## Work task
Copy out the text read from each of the rows below, word for word and line by line, and leave the pictures out of your answer.
Content starts
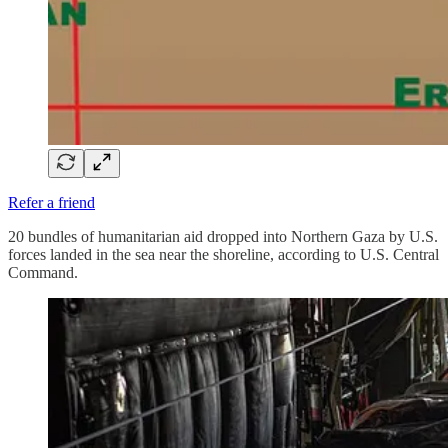
Refer a friend
20 bundles of humanitarian aid dropped into Northern Gaza by U.S.
forces landed in the sea near the shoreline, according to U.S. Central
Command.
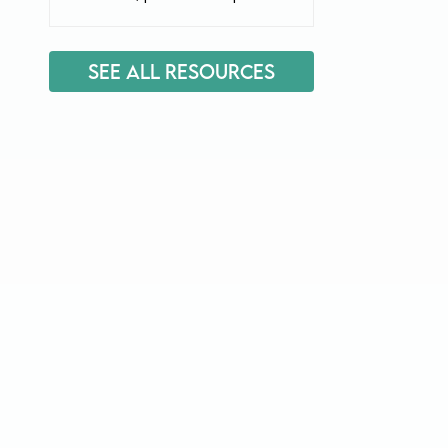
See All Resources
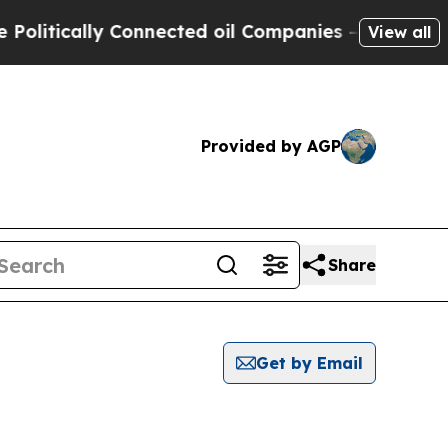
litically Connected oil Companies — not Taxpaye
View all
Provided by AGP
Share
Get by Email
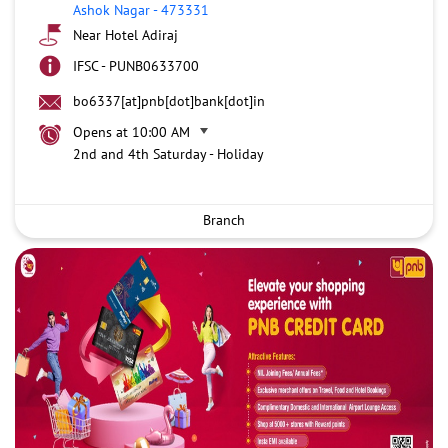
Ashok Nagar
-
473331
Near Hotel Adiraj
IFSC - PUNB0633700
bo6337[at]pnb[dot]bank[dot]in
Opens at 10:00 AM
2nd and 4th Saturday - Holiday
Branch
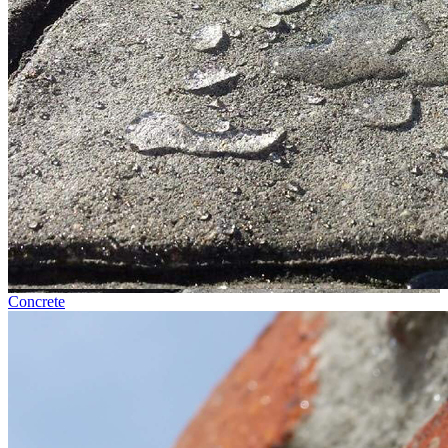
Concrete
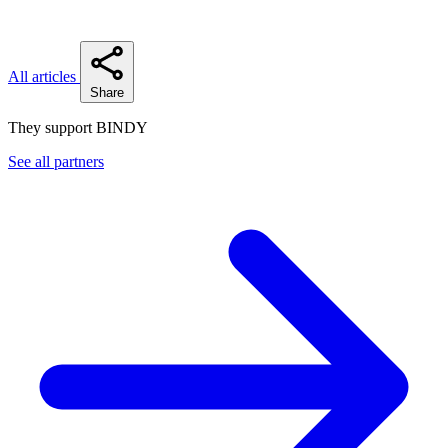
All articles
Share
They support BINDY
See all partners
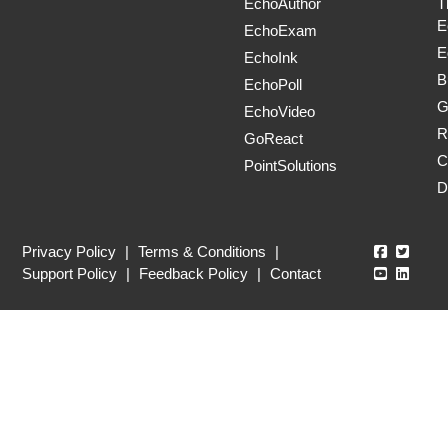
EchoAuthor
T
E
EchoExam
E
EchoInk
B
EchoPoll
G
EchoVideo
R
GoReact
C
PointSolutions
D
Echo360
Echo3
Privacy Policy
|
Terms & Conditions
|
Echo360
Echo3
Support Policy
|
Feedback Policy
|
Contact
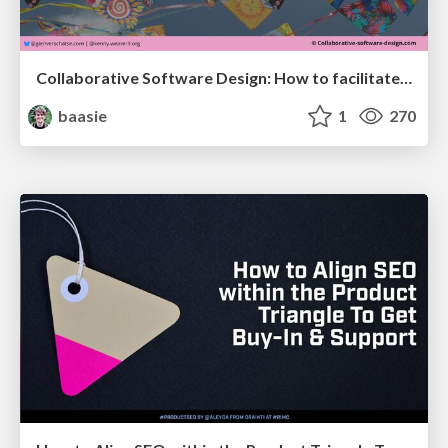
Collaborative Software Design: How to facilitate domain modelling decisions
baasie
1
270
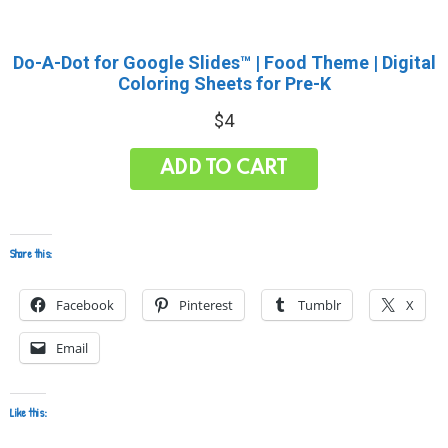
Do-A-Dot for Google Slides™ | Food Theme | Digital
Coloring Sheets for Pre-K
$
4
ADD TO CART
Share this:
Facebook
Pinterest
Tumblr
X
Email
Like this:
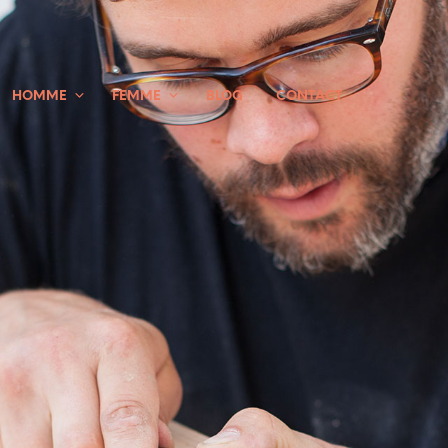
HOMME
FEMME
BLOG
CONTACT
Content ends
## Your response
Refer a friend
20 bundles of humanitarian aid dropped into Northern Gaza by U.S.
forces landed in the sea near the shoreline, according to U.S. Central
Command.
See All Resources
litically Connected oil Companies — not Taxpaye
View all
Provided by AGP
Share
Get by Email
Ashok Nagar
-
473331
Near Hotel Adiraj
IFSC - PUNB0633700
bo6337[at]pnb[dot]bank[dot]in
Opens at 10:00 AM
2nd and 4th Saturday - Holiday
Branch
Concrete
All articles
Share
They support BINDY
See all partners
EchoAuthor
T
E
EchoExam
E
EchoInk
B
EchoPoll
G
EchoVideo
R
GoReact
C
PointSolutions
D
Echo360
Echo3
Privacy Policy
|
Terms & Conditions
|
Echo360
Echo3
Support Policy
|
Feedback Policy
|
Contact
Collaborative Software Design: How to facilitate domain modelling decisions
baasie
1
270
Do-A-Dot for Google Slides™ | Food Theme | Digital
Coloring Sheets for Pre-K
$
4
ADD TO CART
Share this:
Facebook
Pinterest
Tumblr
X
Email
Like this:
HOMME
FEMME
BLOG
CONTACT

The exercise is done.